**** Data shown
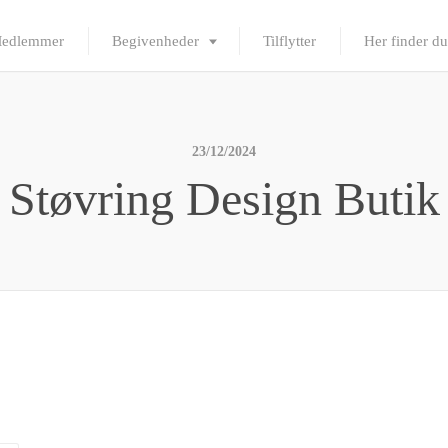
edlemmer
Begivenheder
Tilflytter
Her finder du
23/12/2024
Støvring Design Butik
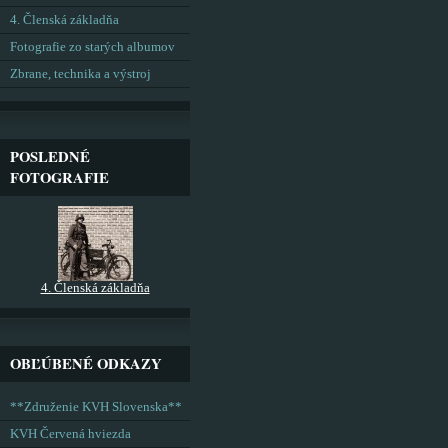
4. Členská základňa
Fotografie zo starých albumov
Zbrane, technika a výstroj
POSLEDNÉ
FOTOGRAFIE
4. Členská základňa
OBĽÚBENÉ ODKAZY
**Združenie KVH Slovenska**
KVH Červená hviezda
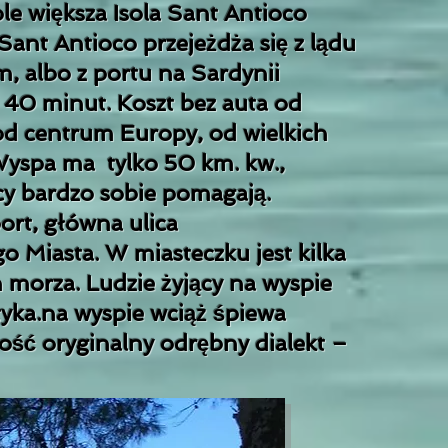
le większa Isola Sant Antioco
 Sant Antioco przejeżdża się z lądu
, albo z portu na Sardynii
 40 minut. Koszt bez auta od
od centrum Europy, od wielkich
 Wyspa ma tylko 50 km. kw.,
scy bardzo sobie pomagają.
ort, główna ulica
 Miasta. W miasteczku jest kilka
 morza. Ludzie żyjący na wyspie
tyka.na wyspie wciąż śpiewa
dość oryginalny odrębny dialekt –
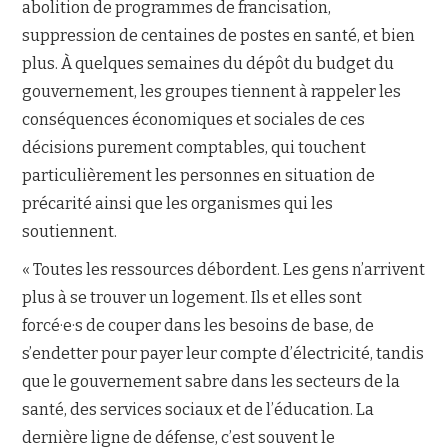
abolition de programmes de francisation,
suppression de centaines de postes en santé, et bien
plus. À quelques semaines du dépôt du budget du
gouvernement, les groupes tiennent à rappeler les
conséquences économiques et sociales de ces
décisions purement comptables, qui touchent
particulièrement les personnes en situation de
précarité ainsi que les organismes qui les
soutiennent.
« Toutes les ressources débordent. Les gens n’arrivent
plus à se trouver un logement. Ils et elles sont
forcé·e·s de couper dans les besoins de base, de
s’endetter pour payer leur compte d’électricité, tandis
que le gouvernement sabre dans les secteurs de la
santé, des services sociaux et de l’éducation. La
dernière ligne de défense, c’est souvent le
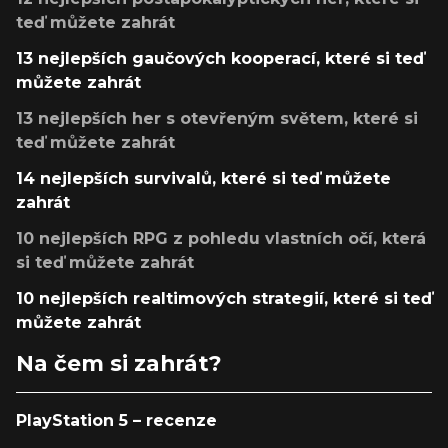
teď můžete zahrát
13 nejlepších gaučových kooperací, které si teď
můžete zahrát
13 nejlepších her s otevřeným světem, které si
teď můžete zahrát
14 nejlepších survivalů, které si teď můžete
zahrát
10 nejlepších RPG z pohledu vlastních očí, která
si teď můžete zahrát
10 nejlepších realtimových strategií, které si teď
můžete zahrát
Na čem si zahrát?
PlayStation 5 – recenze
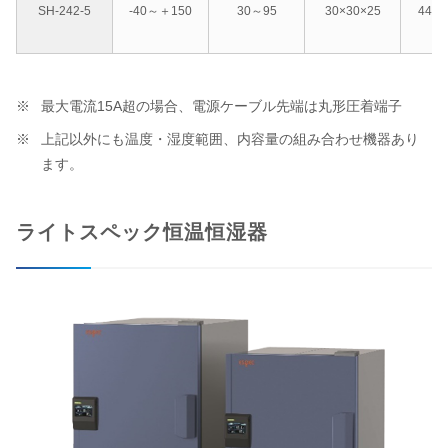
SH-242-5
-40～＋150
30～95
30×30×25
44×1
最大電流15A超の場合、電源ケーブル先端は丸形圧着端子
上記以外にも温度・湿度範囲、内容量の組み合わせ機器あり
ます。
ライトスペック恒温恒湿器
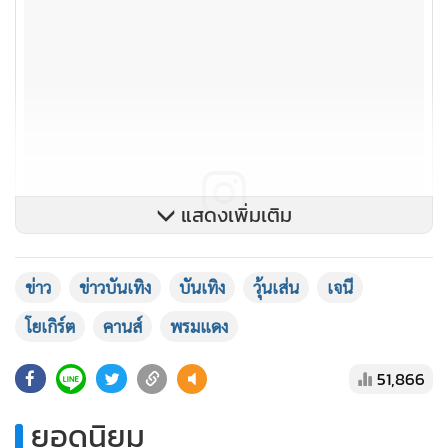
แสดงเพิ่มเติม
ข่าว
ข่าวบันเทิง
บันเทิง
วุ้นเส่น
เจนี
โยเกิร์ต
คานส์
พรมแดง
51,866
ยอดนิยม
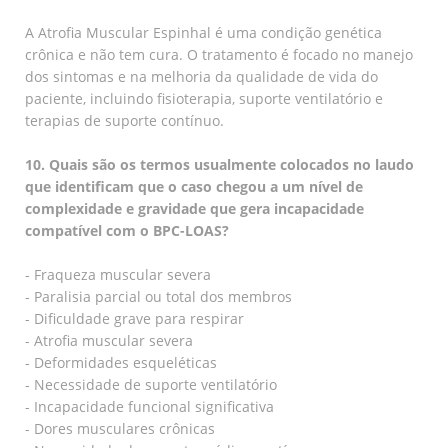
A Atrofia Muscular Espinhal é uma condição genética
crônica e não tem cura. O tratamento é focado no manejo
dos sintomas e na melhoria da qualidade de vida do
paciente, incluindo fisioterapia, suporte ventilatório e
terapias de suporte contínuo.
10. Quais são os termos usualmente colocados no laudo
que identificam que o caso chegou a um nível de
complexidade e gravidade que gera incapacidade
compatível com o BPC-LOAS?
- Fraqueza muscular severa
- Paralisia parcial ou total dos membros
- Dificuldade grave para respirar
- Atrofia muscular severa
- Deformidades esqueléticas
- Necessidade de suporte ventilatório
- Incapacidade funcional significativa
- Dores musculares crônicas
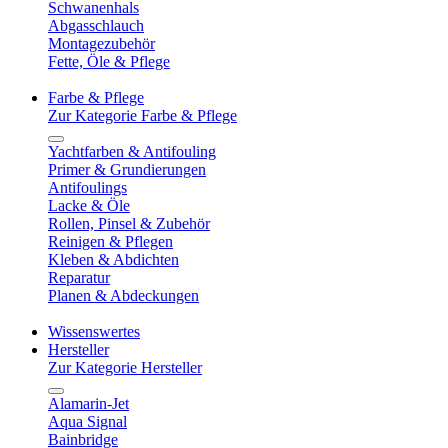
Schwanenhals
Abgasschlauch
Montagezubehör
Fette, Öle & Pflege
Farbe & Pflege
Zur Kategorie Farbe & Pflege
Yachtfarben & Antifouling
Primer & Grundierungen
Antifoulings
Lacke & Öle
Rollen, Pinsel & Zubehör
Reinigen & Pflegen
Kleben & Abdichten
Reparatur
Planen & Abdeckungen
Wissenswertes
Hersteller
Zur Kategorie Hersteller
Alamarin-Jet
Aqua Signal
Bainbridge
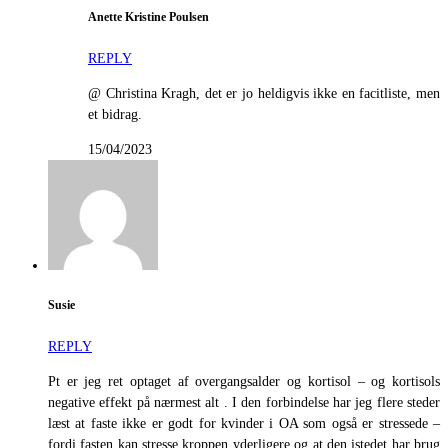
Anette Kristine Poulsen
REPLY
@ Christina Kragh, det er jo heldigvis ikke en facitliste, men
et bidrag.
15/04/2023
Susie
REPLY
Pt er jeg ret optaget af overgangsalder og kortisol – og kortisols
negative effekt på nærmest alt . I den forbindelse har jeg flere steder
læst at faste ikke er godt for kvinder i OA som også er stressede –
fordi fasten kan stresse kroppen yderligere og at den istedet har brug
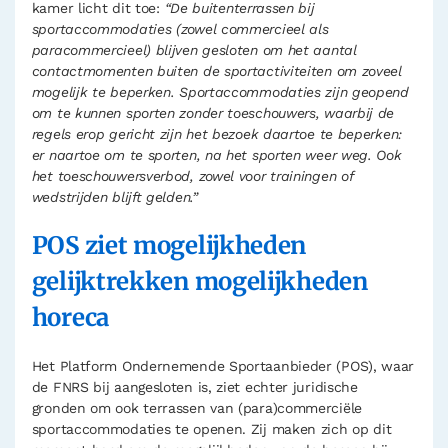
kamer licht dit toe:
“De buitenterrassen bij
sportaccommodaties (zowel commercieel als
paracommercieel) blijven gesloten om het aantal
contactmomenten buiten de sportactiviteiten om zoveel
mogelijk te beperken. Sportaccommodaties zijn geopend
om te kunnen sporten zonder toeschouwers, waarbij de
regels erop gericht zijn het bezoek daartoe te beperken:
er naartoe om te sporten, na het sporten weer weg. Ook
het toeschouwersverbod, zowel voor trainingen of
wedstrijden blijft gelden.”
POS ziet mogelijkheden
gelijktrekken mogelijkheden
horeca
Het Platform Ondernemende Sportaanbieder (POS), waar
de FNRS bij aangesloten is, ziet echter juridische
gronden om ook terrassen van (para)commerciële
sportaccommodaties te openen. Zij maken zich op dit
********
**Job item:** Update every one of the records above by replacing "gouvernement" with "ministère" and leaving everything else unchanged. Omit the pictures from your answer.

**Answer space:**
edlemmer
Begivenheder
Tilflytter
Her finder du
23/12/2024
Støvring Design Butik
4. Členská základňa
Fotografie zo starých albumov
Zbrane, technika a výstroj
POSLEDNÉ
FOTOGRAFIE
4. Členská základňa
OBĽÚBENÉ ODKAZY
**Združenie KVH Slovenska**
KVH Červená hviezda
le większa Isola Sant Antioco
 Sant Antioco przejeżdża się z lądu
, albo z portu na Sardynii
 40 minut. Koszt bez auta od
od centrum Europy, od wielkich
 Wyspa ma tylko 50 km. kw.,
scy bardzo sobie pomagają.
ort, główna ulica
 Miasta. W miasteczku jest kilka
 morza. Ludzie żyjący na wyspie
tyka.na wyspie wciąż śpiewa
dość oryginalny odrębny dialekt –
abolition de programmes de francisation,
suppression de centaines de postes en santé, et bien
plus. À quelques semaines du dépôt du budget du
ministère, les groupes tiennent à rappeler les
conséquences économiques et sociales de ces
décisions purement comptables, qui touchent
particulièrement les personnes en situation de
précarité ainsi que les organismes qui les
soutiennent.
« Toutes les ressources débordent. Les gens n’arrivent
plus à se trouver un logement. Ils et elles sont
forcé·e·s de couper dans les besoins de base, de
s’endetter pour payer leur compte d’électricité, tandis
que le ministère sabre dans les secteurs de la
santé, des services sociaux et de l’éducation. La
dernière ligne de défense, c’est souvent le
teď můžete zahrát
13 nejlepších gaučových kooperací, které si teď
můžete zahrát
13 nejlepších her s otevřeným světem, které si
teď můžete zahrát
14 nejlepších survivalů, které si teď můžete
zahrát
10 nejlepších RPG z pohledu vlastních očí, která
si teď můžete zahrát
10 nejlepších realtimových strategií, které si teď
můžete zahrát
Na čem si zahrát?
PlayStation 5 – recenze
SH-242-5
-40～＋150
30～95
30×30×25
44×1
最大電流15A超の場合、電源ケーブル先端は丸形圧着端子
上記以外にも温度・湿度範囲、内容量の組み合わせ機器あり
ます。
ライトスペック恒温恒湿器
แสดงเพิ่มเติม
ข่าว
ข่าวบันเทิง
บันเทิง
วุ้นเส่น
เจนี
โยเกิร์ต
คานส์
พรมแดง
51,866
ยอดนิยม
A Atrofia Muscular Espinhal é uma condição genética
crônica e não tem cura. O tratamento é focado no manejo
dos sintomas e na melhoria da qualidade de vida do
paciente, incluindo fisioterapia, suporte ventilatório e
terapias de suporte contínuo.
10. Quais são os termos usualmente colocados no laudo
que identificam que o caso chegou a um nível de
complexidade e gravidade que gera incapacidade
compatível com o BPC-LOAS?
- Fraqueza muscular severa
- Paralisia parcial ou total dos membros
- Dificuldade grave para respirar
- Atrofia muscular severa
- Deformidades esqueléticas
- Necessidade de suporte ventilatório
- Incapacidade funcional significativa
- Dores musculares crônicas
Schwanenhals
Abgasschlauch
Montagezubehör
Fette, Öle & Pflege
Farbe & Pflege
Zur Kategorie Farbe & Pflege
Yachtfarben & Antifouling
Primer & Grundierungen
Antifoulings
Lacke & Öle
Rollen, Pinsel & Zubehör
Reinigen & Pflegen
Kleben & Abdichten
Reparatur
Planen & Abdeckungen
Wissenswertes
Hersteller
Zur Kategorie Hersteller
Alamarin-Jet
Aqua Signal
Bainbridge
Anette Kristine Poulsen
REPLY
@ Christina Kragh, det er jo heldigvis ikke en facitliste, men
et bidrag.
15/04/2023
Susie
REPLY
Pt er jeg ret optaget af overgangsalder og kortisol – og kortisols
negative effekt på nærmest alt . I den forbindelse har jeg flere steder
læst at faste ikke er godt for kvinder i OA som også er stressede –
fordi fasten kan stresse kroppen yderligere og at den istedet har brug
kamer licht dit toe:
“De buitenterrassen bij
sportaccommodaties (zowel commercieel als
paracommercieel) blijven gesloten om het aantal
contactmomenten buiten de sportactiviteiten om zoveel
mogelijk te beperken. Sportaccommodaties zijn geopend
om te kunnen sporten zonder toeschouwers, waarbij de
regels erop gericht zijn het bezoek daartoe te beperken:
er naartoe om te sporten, na het sporten weer weg. Ook
het toeschouwersverbod, zowel voor trainingen of
wedstrijden blijft gelden.”
POS ziet mogelijkheden
gelijktrekken mogelijkheden
horeca
Het Platform Ondernemende Sportaanbieder (POS), waar
de FNRS bij aangesloten is, ziet echter juridische
gronden om ook terrassen van (para)commerciële
sportaccommodaties te openen. Zij maken zich op dit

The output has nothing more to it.